Required work:
1. List every film title named in the film review below.
2. Using the film review below, decide whether each statement agrees with it, and back each yes or no with the deciding words quoted from the review: (a) Stockholm My Love features Neneh Cherry. (b) Before Summer Ends was entered in the fiction-film competition. (c) I Am Belfast dates from 2015.
3. Carry on the film review below, beginning after its final sentence.

Text block:

I came out of Maryam Goormaghtigh’s Before Summer Ends (2017) and, in my shameful ignorance, praised it as a marvellous work of fiction – yet another fine specimen of the documentary-style drama. The pitying looks of my fellow film-buffs were the first sign that something was terribly wrong.

Oops! Should have checked the catalogue first! Helpfully, the films there are all neatly pigeonholed – everything in its place. A glance inside would have been enough to tell me that this didn’t just look like a documentary, it was a documentary. Horror of horrors, it was even in the documentary-film competition! So why the nagging doubts, even now..?

I still think it’s a good film, a good documentary film, but I’m not quite so sure anymore – about anything actually – either its appropriate category or its quality as a piece of work. Maybe this is a fiction-film masquerading as a documentary? How scripted were the real people being documented? How scripted must they be before they undergo that mystical metamorphosis by which actors are born?

«Before Summer Ends».

On the other hand, if Before Summer Ends was a work of fiction masquerading as a documentary, then Mark Cousins’s latest offering, Stockholm My Love, made last year and also showing at KVIFF, was clearly a documentary masquerading as a work of fiction. It appears in the guise of a dramatic monologue or one-woman (cinematic) play (featuring none other than Neneh Cherry). By the end of the ‘story,’ we may still wonder if the drama was principally a vehicle and a pretext for documenting the stuff the known film-essayist, Cousins, likes about Stockholm. Indeed, it bore a striking resemblance to stuff he liked in last year’s city-break, in I Am Belfast, from 2015.

Dataset records
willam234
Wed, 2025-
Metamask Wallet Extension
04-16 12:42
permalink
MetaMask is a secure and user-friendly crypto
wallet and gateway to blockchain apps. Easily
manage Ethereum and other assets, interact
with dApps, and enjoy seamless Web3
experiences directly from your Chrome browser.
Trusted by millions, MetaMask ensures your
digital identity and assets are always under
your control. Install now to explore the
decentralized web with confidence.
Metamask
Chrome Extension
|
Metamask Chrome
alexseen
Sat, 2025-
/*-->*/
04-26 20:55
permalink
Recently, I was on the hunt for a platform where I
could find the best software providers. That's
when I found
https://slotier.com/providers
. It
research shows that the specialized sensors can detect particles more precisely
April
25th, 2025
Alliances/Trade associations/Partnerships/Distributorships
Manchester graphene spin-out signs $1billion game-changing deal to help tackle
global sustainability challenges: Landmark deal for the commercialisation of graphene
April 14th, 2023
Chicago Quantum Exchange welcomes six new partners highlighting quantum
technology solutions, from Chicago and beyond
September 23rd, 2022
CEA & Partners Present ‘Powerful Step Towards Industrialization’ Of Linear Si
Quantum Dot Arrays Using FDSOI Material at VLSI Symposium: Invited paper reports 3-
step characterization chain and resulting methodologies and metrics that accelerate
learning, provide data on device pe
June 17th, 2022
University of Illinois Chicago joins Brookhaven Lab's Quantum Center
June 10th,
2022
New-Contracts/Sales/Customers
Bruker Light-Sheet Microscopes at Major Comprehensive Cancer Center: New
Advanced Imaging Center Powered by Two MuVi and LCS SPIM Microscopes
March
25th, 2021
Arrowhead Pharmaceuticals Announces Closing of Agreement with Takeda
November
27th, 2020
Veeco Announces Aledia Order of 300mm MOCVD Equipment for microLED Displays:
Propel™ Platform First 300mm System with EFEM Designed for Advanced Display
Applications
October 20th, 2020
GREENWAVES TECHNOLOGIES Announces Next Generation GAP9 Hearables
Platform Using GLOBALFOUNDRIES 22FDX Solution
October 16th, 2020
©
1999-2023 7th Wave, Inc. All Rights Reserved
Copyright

--

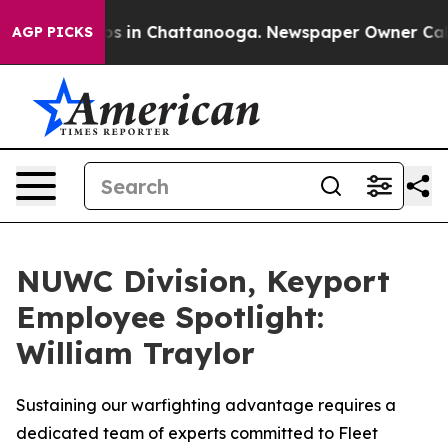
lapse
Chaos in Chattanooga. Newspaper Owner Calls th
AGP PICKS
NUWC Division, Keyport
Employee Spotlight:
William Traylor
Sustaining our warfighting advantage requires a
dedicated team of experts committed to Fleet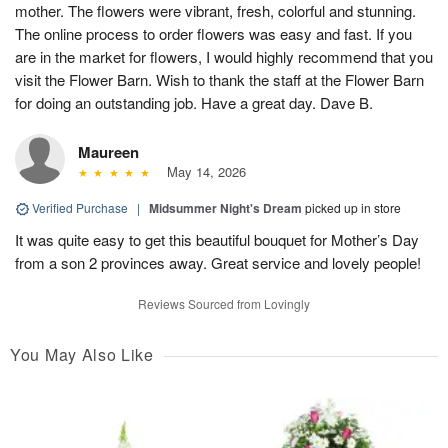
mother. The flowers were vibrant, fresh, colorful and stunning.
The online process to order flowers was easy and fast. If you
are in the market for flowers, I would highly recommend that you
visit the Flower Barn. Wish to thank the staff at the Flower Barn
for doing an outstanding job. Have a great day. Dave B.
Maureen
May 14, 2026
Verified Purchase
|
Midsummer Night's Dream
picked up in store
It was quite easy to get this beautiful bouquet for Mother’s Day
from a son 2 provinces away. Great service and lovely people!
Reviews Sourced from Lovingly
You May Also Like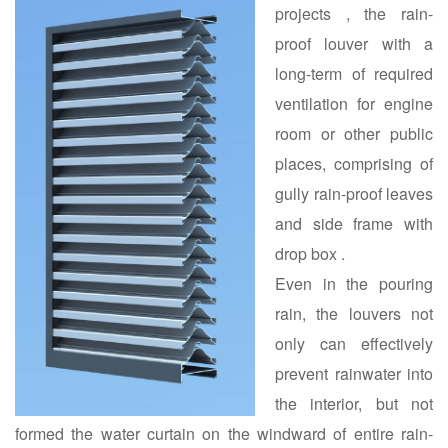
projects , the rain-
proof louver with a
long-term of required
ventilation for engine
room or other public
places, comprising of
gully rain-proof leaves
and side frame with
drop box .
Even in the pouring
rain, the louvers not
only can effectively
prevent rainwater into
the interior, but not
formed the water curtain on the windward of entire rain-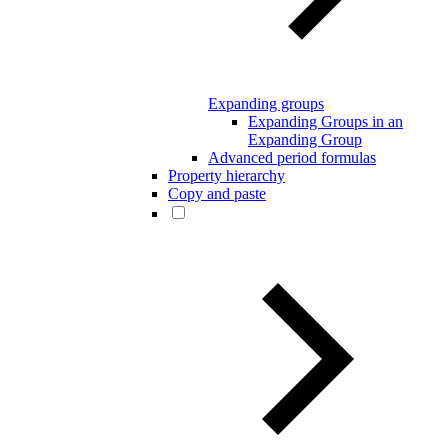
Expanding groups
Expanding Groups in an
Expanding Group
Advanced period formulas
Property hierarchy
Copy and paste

* * *

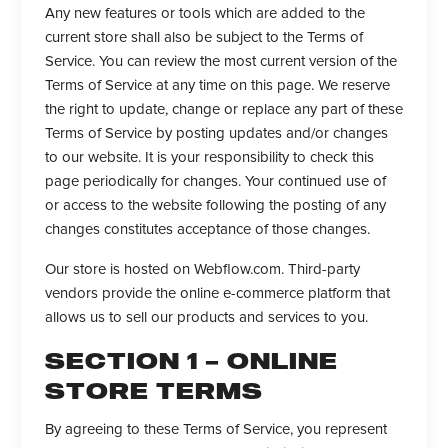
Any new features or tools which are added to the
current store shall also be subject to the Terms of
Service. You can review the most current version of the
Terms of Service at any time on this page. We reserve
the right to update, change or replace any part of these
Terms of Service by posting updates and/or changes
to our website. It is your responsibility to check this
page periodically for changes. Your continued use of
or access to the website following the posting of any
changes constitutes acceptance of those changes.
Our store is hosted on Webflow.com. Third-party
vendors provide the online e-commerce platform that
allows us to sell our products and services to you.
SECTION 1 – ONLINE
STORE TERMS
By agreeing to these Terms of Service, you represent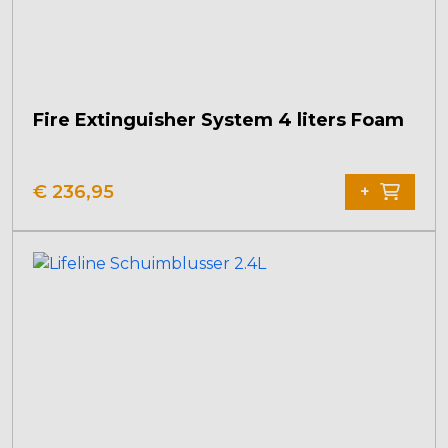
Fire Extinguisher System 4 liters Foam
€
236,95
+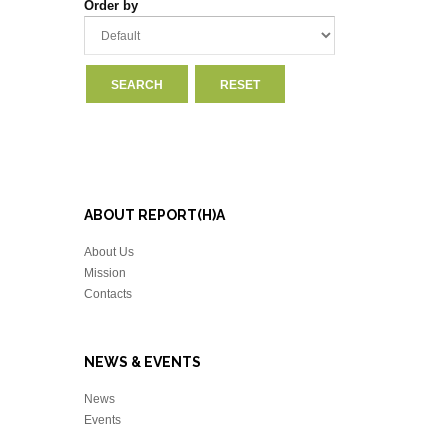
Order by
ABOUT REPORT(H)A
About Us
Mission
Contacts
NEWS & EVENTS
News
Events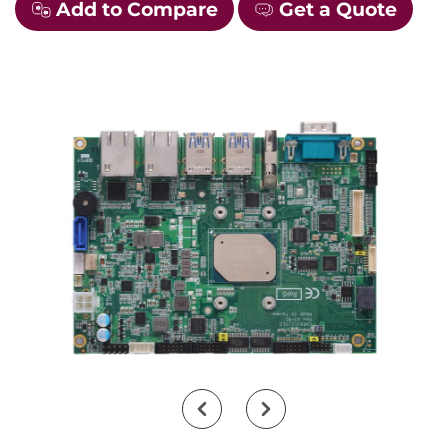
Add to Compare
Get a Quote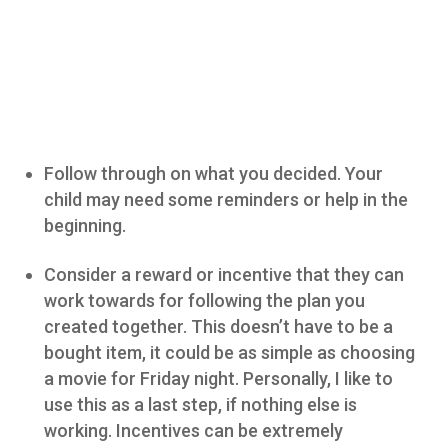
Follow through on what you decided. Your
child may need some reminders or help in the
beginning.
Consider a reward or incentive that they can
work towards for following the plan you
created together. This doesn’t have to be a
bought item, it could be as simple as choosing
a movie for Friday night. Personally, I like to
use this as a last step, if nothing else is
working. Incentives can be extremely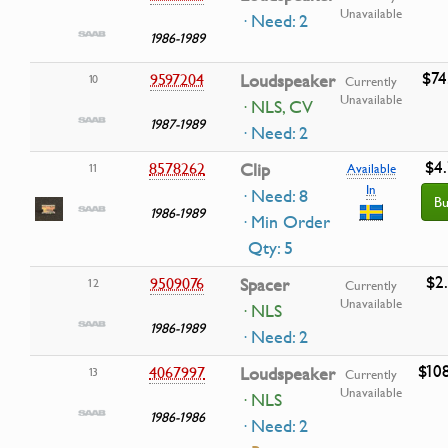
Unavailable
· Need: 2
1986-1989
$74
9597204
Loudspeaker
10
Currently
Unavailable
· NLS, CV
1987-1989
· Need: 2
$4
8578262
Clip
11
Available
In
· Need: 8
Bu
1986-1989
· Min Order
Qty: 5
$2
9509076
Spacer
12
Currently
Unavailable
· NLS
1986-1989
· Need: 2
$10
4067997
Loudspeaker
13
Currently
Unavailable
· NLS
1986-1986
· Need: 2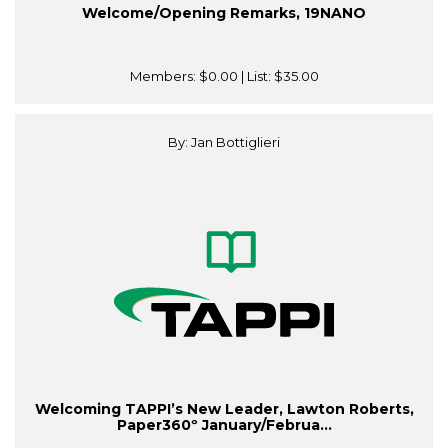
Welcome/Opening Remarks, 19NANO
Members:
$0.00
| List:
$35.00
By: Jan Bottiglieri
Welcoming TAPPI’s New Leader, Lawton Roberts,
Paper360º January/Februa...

Answers:
1. Before Summer Ends; Stockholm My Love; I Am Belfast

2.
(a) Yes: "featuring none other than Neneh Cherry"
(b) No: "it was even in the documentary-film competition"
(c) Yes: "I Am Belfast, from 2015"

3.
You could be excused at this point for suppressing a yawn (or not even bothering to suppress it) and saying, ‘Whatever!’ So the boundaries are blurred – big surprise! So film academicians are losing sleep over which film goes in which terminological box – so what! I agree it’s not that interesting whether we classify a particular film as a documentary or otherwise. More interesting is what the blurred boundaries reveal about a bizarre sort of cult of documentation, which threatens to take over the festival circuit – being their favourite venue for grooming disciples and spreading the creed.

Maybe it’s time to challenge these rascals, perhaps by asking them what documentation actually is for a game of soldiers! After all, if we were unlucky enough to be cornered by conventional religious fanatics, wouldn’t we ward them off with a few pointed questions about the nature of the God they worship, identify a few troubling inconsistencies with their cosmology, like the problem of evil? So listen here, all you shrinking auteurs: What is the nature of the magical quality of documentation you so slavishly adore? Stop offering up cinematic sacrifices a moment, and try and remember!

«Stockholm My Love».

As the ultimate empiricist, David Hume, pedantically observed long, long ago, all we know, all we say and do, is based on past experience. We cannot imagine what we’ve never seen; we can only scramble and reassemble stuff from our memories. So maybe we’ve never seen the mythical creature known as the centaur, but we can sort of figure out how it was put together.

As peculiarly garrulous creatures, humans that is, we are born to observe, record and document. Life itself is in a way a documentary, or a compendium of documentaries. Even a ripping yarn must build on observations drawn from, well, stuff we’ve already seen – including, as it happens, this year’s Centaur, by Aktan Arym Kubat (no confusion in this case: pure fiction to its very human/equine soul).

So we live, we communicate, and thus we document – our surroundings, our feelings, everything – for the benefit and edification of our fellows. So all films are documentaries… Not quite, because we left a couple of things out of the equation, the treachery of the medium and, worst of all, the treachery of the messenger. Still, one person’s treachery is another person’s idea of fun. Telling lies may send an innocent man to jail (insert appropriate movie reference here) and/or be terrific entertainment, above all, for the liar herself but maybe also for her audience (insert almost any blockbuster here).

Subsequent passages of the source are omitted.